The members of a Medical Council Fitness to Practice Committee of inquiry may, like the Nurses and Midwifes committee compel a witness to attend with any records, per Section 64 (1) (c).

Section 30 (1) of the Marine Shipping (Investigation of Marine Casulalties) Act 2000 empowers a person (described in Section 16(1) of the act as “such consultants, advisers and investigators (including investigators nominated by the Chief Surveyor from the Marine Survey Office of the Department of the Marine and Natural Resources) as it considers necessary for the performance of its functions”) investigating a marine casualty.

If they think there’s a record

“necessary for the purpose of an investigation the investigator may require a person to deliver to a place nominated by the investigator, and within such reasonable period as the investigator specifies, any record, to enable the investigator to inspect and copy it, and the person shall comply with the requirement”

And so on. I think the point is made.

The creation of the Data Retention honey pot has allowed a wide array of people – at all levels of state machinery- to potentially gain access to the most intimate details of our lives. Who we talk to, where we go, who we meet when we get there and so on. Are you applying for financial help under the Nursing Home Scheme? Then a HSE official can see if you have been at an Airport in the last two years. If so, well, were you going on holiday?

The debate about what is an appropriate level of access- maybe it is proper that a private citizen nominated to investigate a marine casualty should gain access to other citizen’s details- can only happen when we know what is going on.

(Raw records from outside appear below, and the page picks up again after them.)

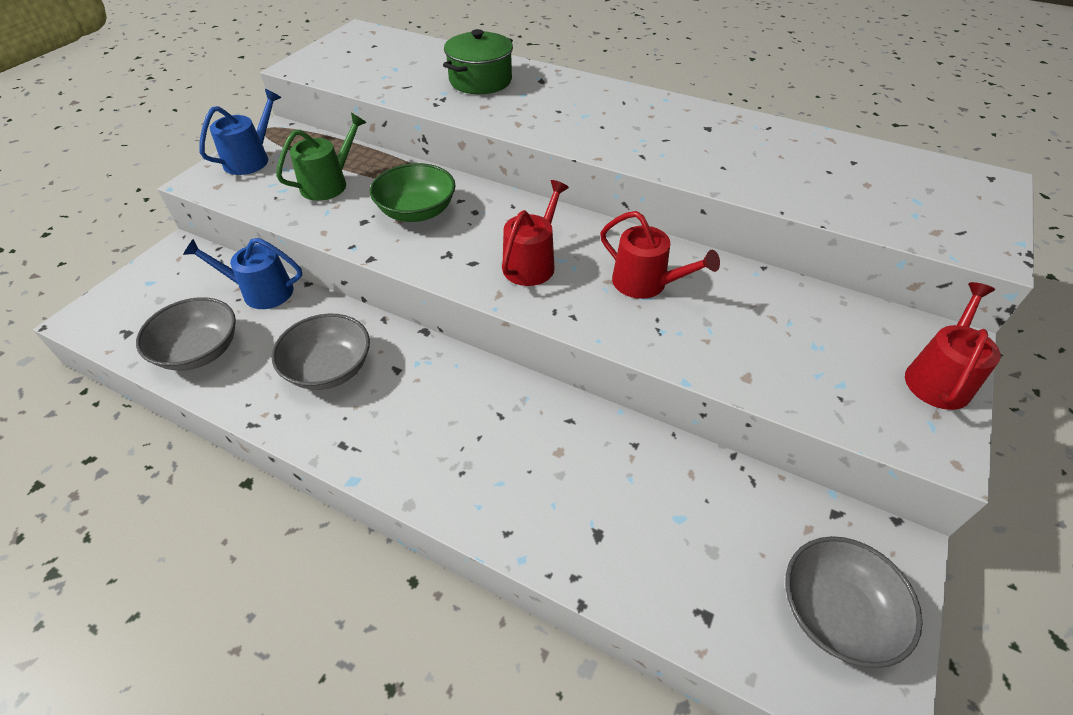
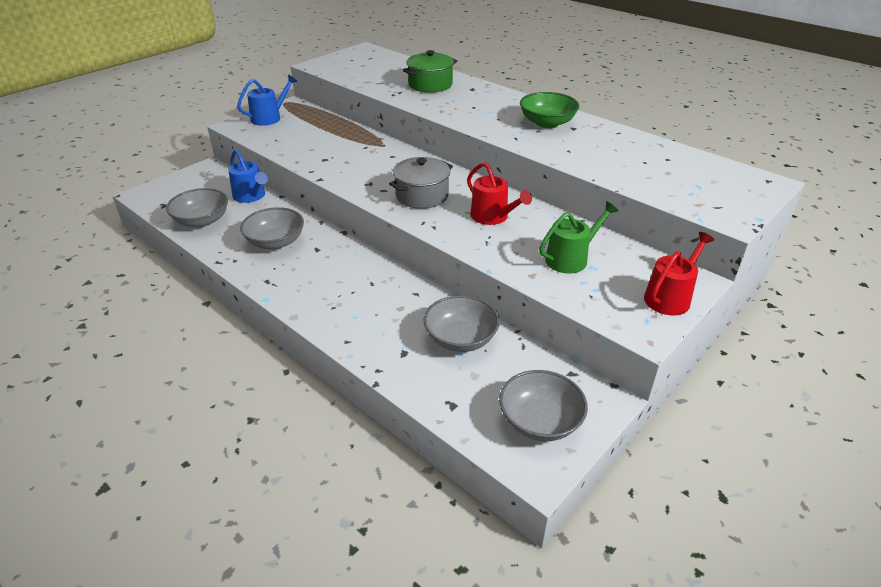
camera: 15 degrees right, 10 degrees down
(261, 292) = (251, 196): blue watering can -> blue watering can turned 150 degrees counterclockwise
(329, 184) = (312, 137): green watering can -> green watering can (570, 258)
(417, 211) = (361, 158): green bowl -> green bowl (547, 123)
(532, 263) = (422, 195): red watering can -> grey pot
(665, 488) = (461, 339): none -> grey bowl

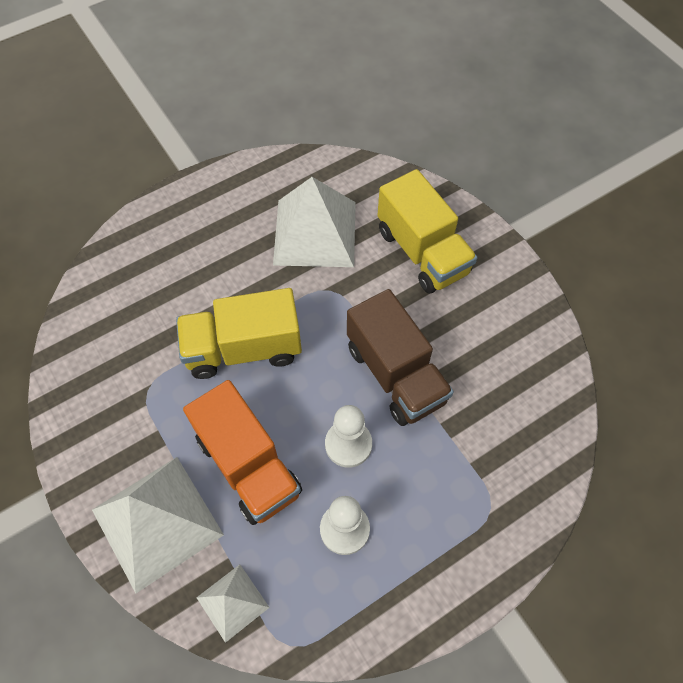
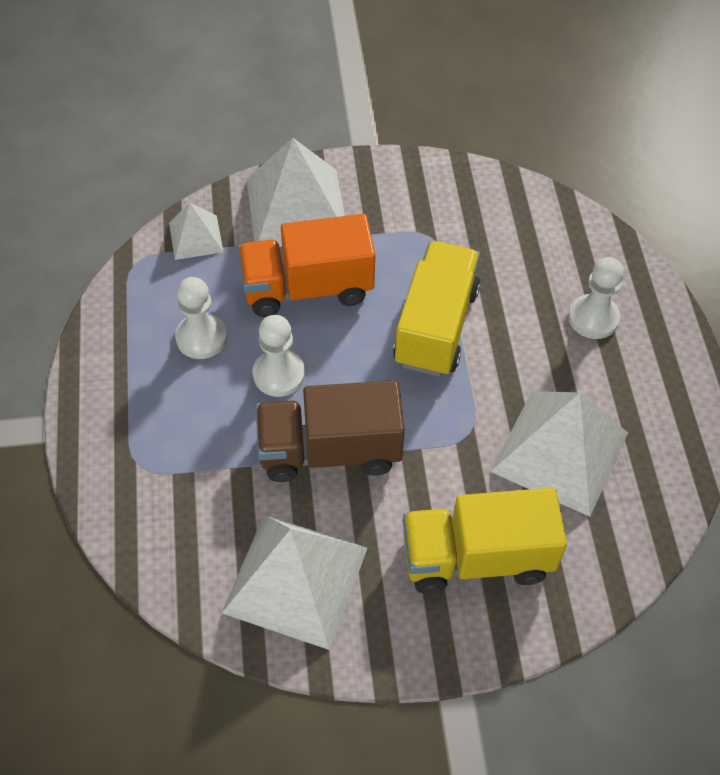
camera: 115 degrees right, 5 degrees down
(186, 248) = (593, 318): none -> white pawn
(506, 349) = (296, 580): none -> white pyramid

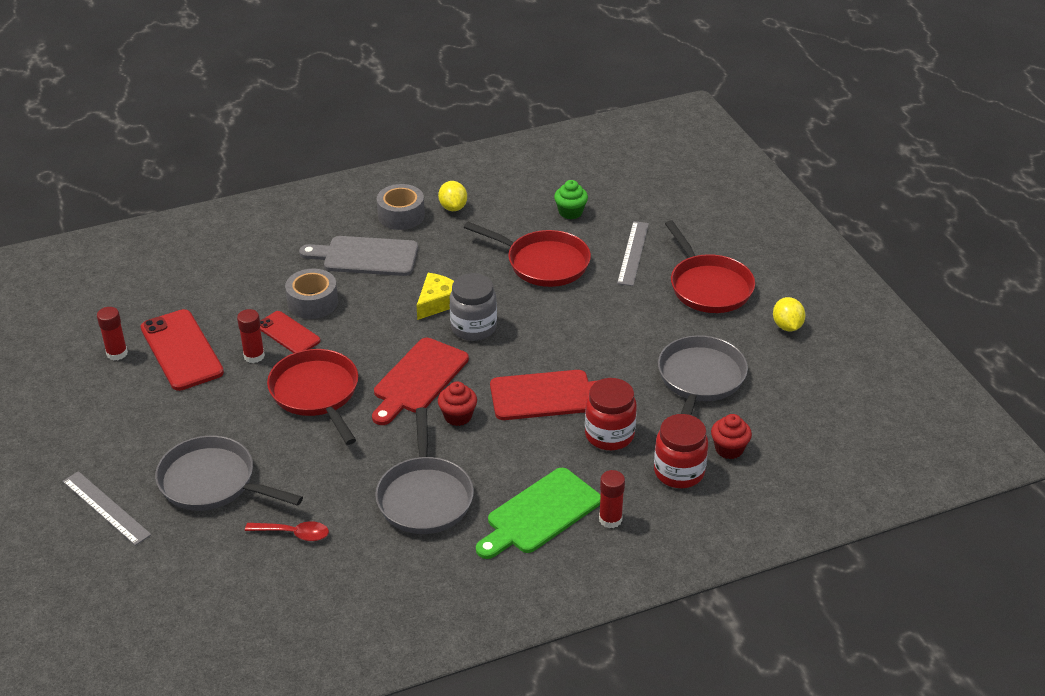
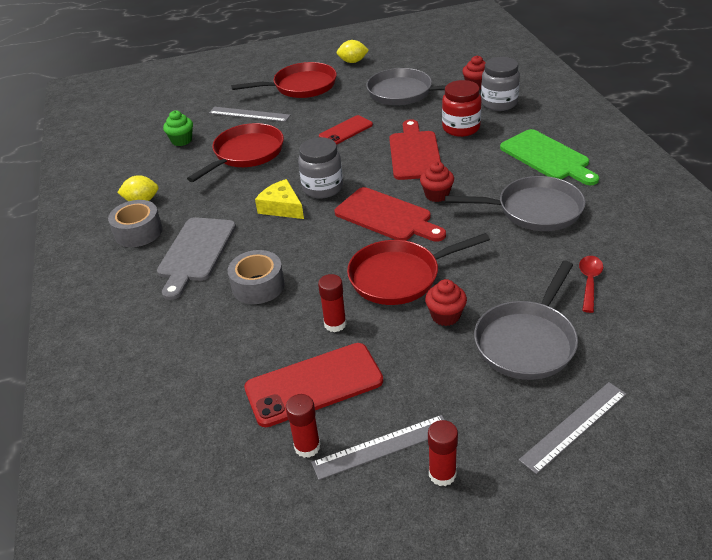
camera: 80 degrees left, 0 degrees up
(108, 394) = (382, 447): none -> grey ruler
(255, 427) = (445, 316): none -> red cupcake
(288, 333) = (303, 301): red phone -> red phone (346, 131)
(610, 519) = (549, 129): red glue stick -> red glue stick (442, 474)
(679, 472) = (499, 103): red jar -> grey jar

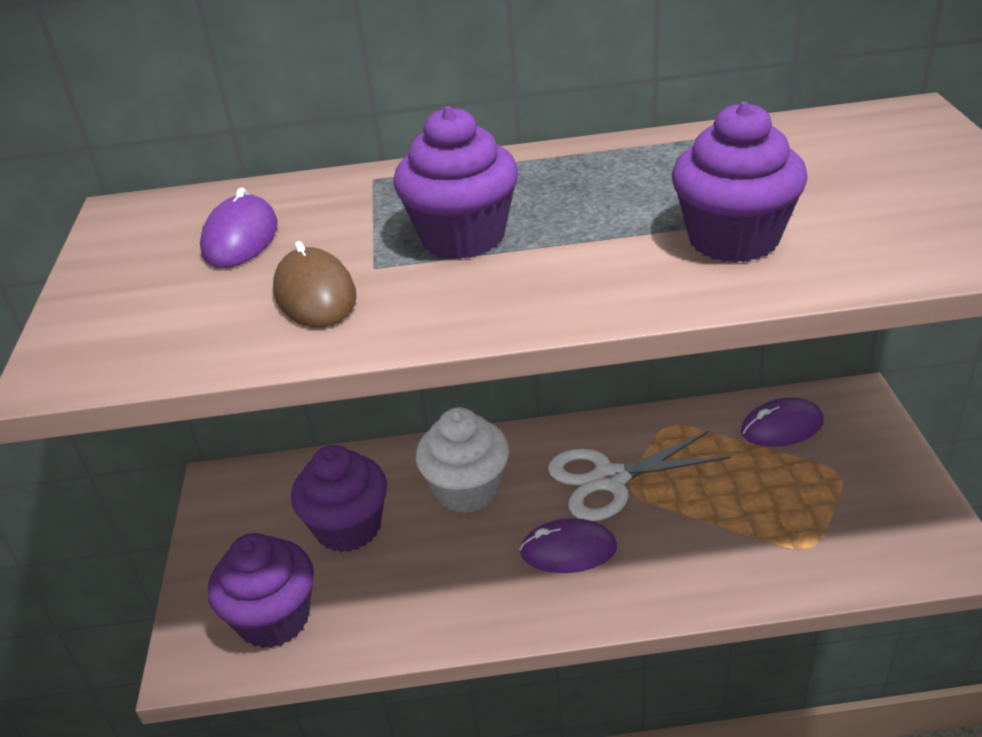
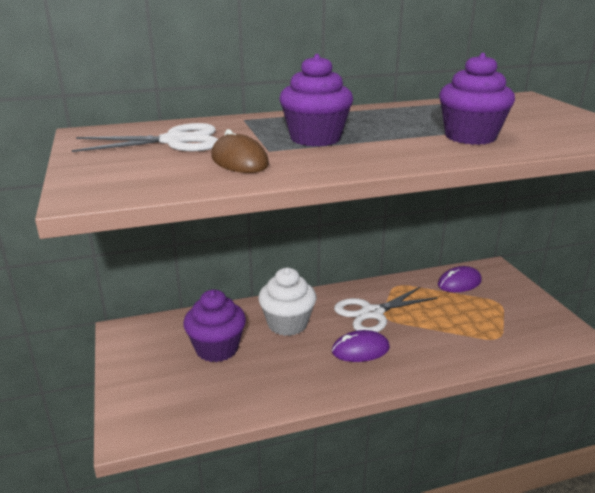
camera: 15 degrees left, 10 degrees down
(240, 238) = (174, 141): purple mouse -> white scissors
(274, 619) = (181, 402): purple cupcake -> none

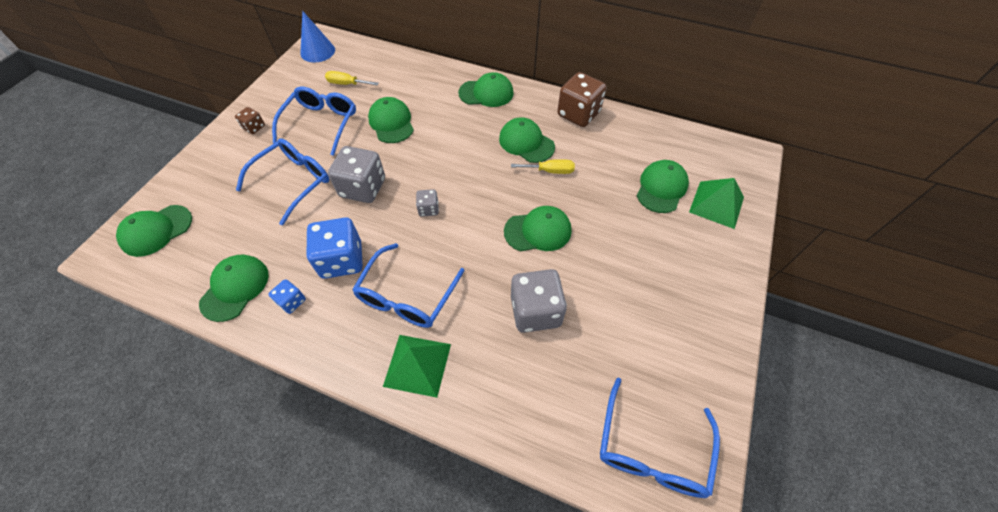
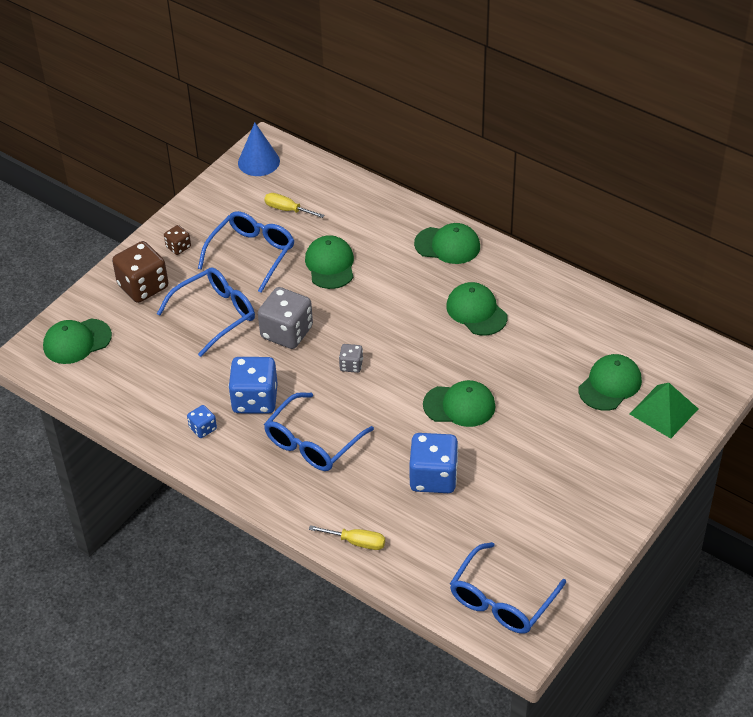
camera: 15 degrees right, 10 degrees down
(235, 288) = (151, 407): green cap -> none
(417, 365) = (311, 501): green pyramid -> none
(535, 311) = (433, 477): grey dice -> blue dice
(550, 171) = (493, 347): yellow screwdriver -> yellow screwdriver (356, 542)
(578, 114) = (548, 287): brown dice -> brown dice (143, 286)

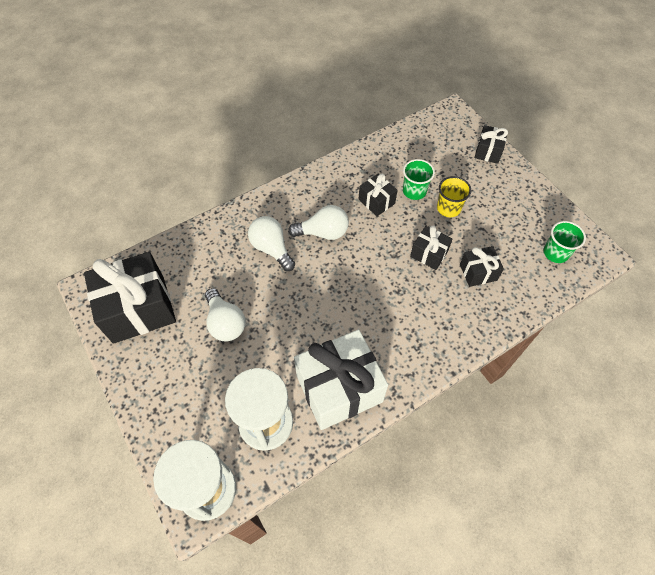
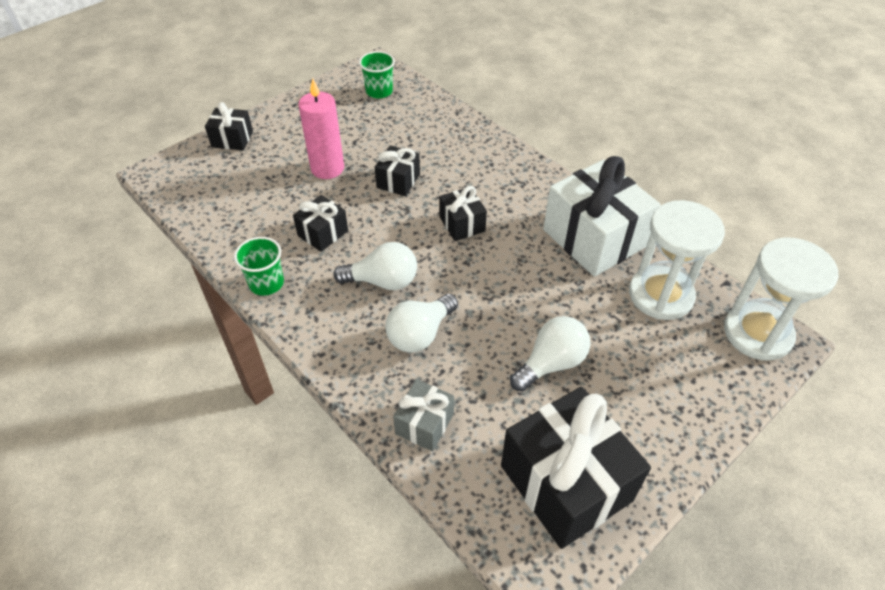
camera: 100 degrees left, 10 degrees down
(204, 242) = (424, 424): none -> grey gift
(323, 232) = (383, 281): white light bulb -> white light bulb turned 105 degrees clockwise
(414, 191) = (302, 199): green cup -> green cup (266, 283)
(448, 208) = (327, 168): yellow cup -> pink candle
(478, 272) = (415, 143): black gift -> black gift (462, 224)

I don’t know whether a HSE official ever has compelled the production of an individal’s personal data in considering an application under the Nursing Home Support scheme. But I do know that eventually one will if empowered to do so.

Personally, given what the Data Protection Commissioner has already revealed about the propensity of Dept of Social Welfare officials to engage in inappropriate access of the -far less revealing- trove of data held in the Department’s database I would prefer if, at the very least, the same level of judicial oversight which applied to the Gardaí and the Army applied to HSE officials.

UPDATE: It has been pointed out to me in comments that Section 5 of the Act does seek to limit the circumstances when service provider may access the data retention trove.

It reads:

5.— A service provider shall not access data retained in accordance with section 3 except—
(a) at the request and with the consent of a person to whom the data relate,
(b) for the purpose of complying with a disclosure request,
(c) in accordance with a court order, or
(d) as may be authorised by the Data Protection Commissioner.

However, this does not mean that none of the above powers will apply. The investigatory committees, for example, are explicitly granted the powers to issue order equivalent to court orders by their respective acts. And section (d) seems to leave the Data Protection Commissioner as the arbiter of what is a legitimate request under all other provisions.